In this study, we found that the weight and volume of the xenograft in the WFEA high/medium/low group were significantly lower than those in the control group, indicating that the WFEA extract could inhibit lung cancer cell growth in vivo. These observations were consistent with our previous study [18], which showed that WFEA extract could significantly reduce the tumor volume from the 19th day and alleviate the tumor weight. In addition, we found that WFEA extract had no significant effect on the body weight of mice, while the CDDP group had significant weight loss, indicating that WFEA extract was safer than CDDP.

CAFs are the most important cells in the process of tumorigenesis, which could lead to the initiation and progression of malignant tumors. Among them, α-SMA and FAP are the most widely recognized markers of CAFs [23]. In this study, we found that the expression of α-SMA and FAP in the tumor tissues of mice co-injected with CAFs and A549 cells (control group) was significantly higher than that of mice injected with A549 alone (A549 group) and the expression levels of α-SMA and FAP in the WFEA high/medium/low group were significantly lower than those in the control group. These results indicating that WFEA extract could significantly inhibit the expression of α-SMA and FAP and affect the activation of CAFs in tumor tissues.

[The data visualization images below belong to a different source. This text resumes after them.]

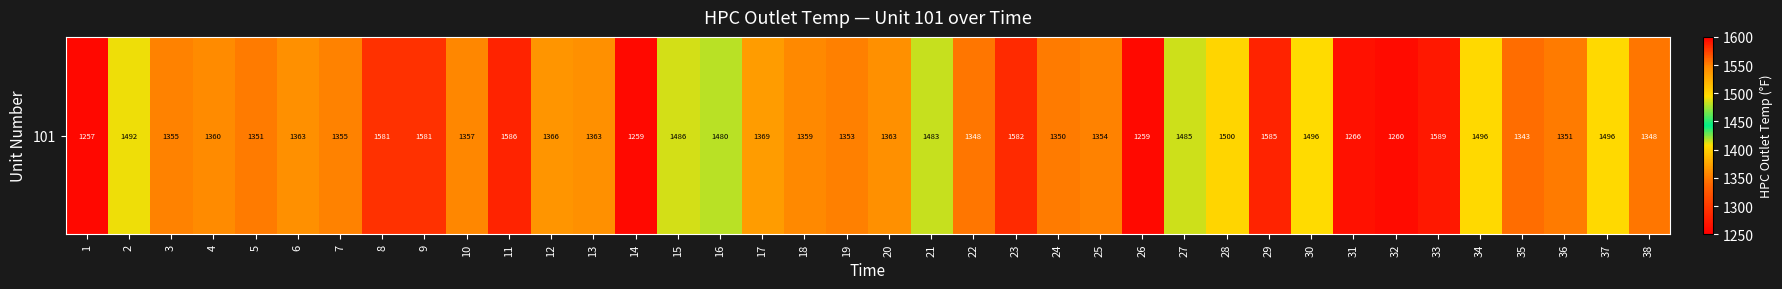

Where does the data first go above 1362?

2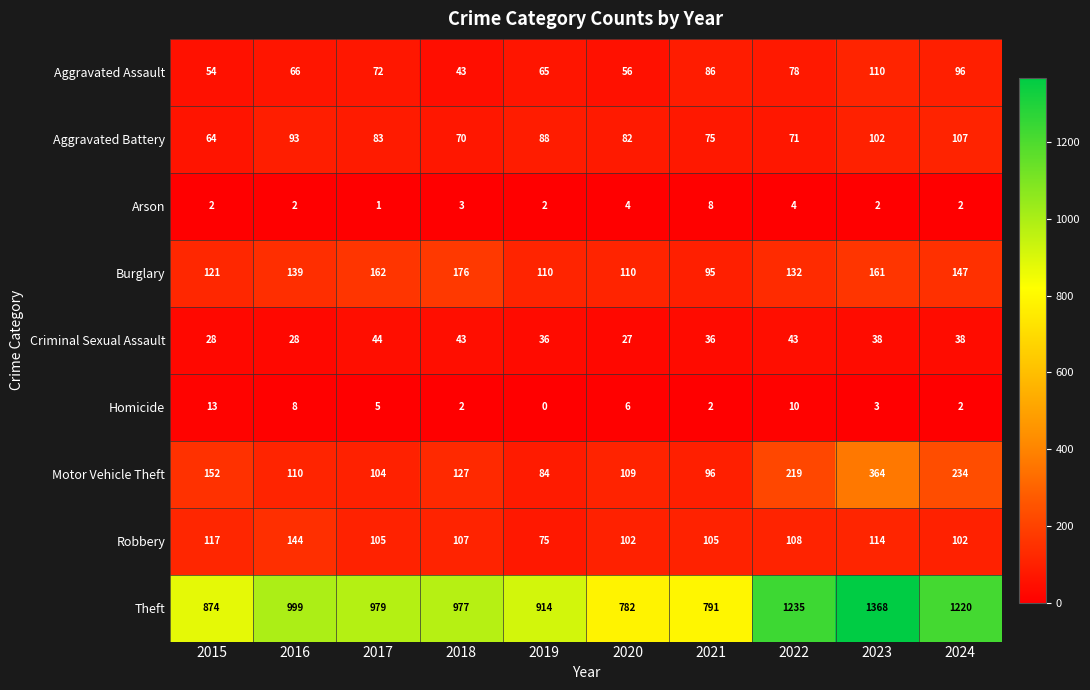

The Homicide series shows 5 at 2017. True or false?

True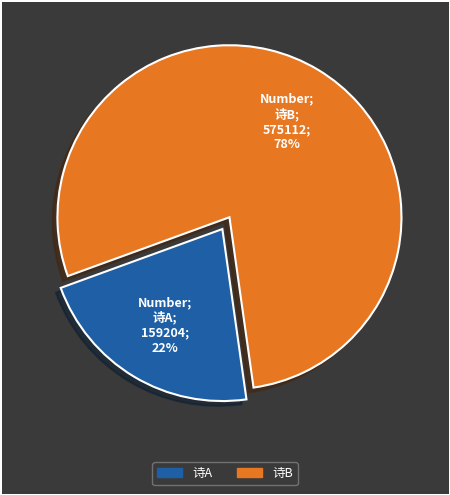

To the nearest percent, what is the average slice percentage?

50%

Epithelial-mesenchymal transition is a key process in tumor growth and metastasis, which includes the decrease of the epithelial cell marker E-cadherin and the up-regulation of N-cadherin and other mesenchymal cell-related markers, so as to reduce the adhesion of cells and increase the invasion and metastasis ability [24]. In this study, we found that the expression of E-cadherin in the xenograft of the A549 group and WFEA group was significantly higher than that in the control group (Figure 4).

In addition, we found that the expression of N-cadherin in the xenograft of the A549 group and WFEA group was significantly lower than that in the control group. Taken together, these results showed that WFEA extract could inhibit EMT of lung cancer cells, thereby inhibiting tumor growth and metastasis.

The Hh-Gli1 signaling pathway is important for inducing embryonic and stem cell development, and the abnormal activation of this pathway is closely related to the development of many malignant tumors [25]. CAF mediated activation of the Hh-Gli1 signaling pathway is one of the most important molecular mechanisms for promoting the growth and metastasis of lung cancer [9]. In this study, we found that the expression levels of related proteins and genes (SMO, GLI1, SHH and PTCH1) in the Hh-Gli1 signaling pathway of the A549 group and WFEA group were significantly lower than those in the control group. These results indicate that WFEA extract could inhibit the Hh-Gli1 signaling pathway mediated by CAF activation.

In conclusion, WFEA extract could inhibit the EMT of lung cancer, and affect the growth and metastasis of tumor tissue. Its mechanism may be related to the CAF mediated Hh-Gli1 signaling pathway. In this study, the antitumor effect and mechanism of WFEA extract were explored in vivo. The next step of our group is to further verify the antitumor effect of WFEA extract and its possible mechanism in vitro.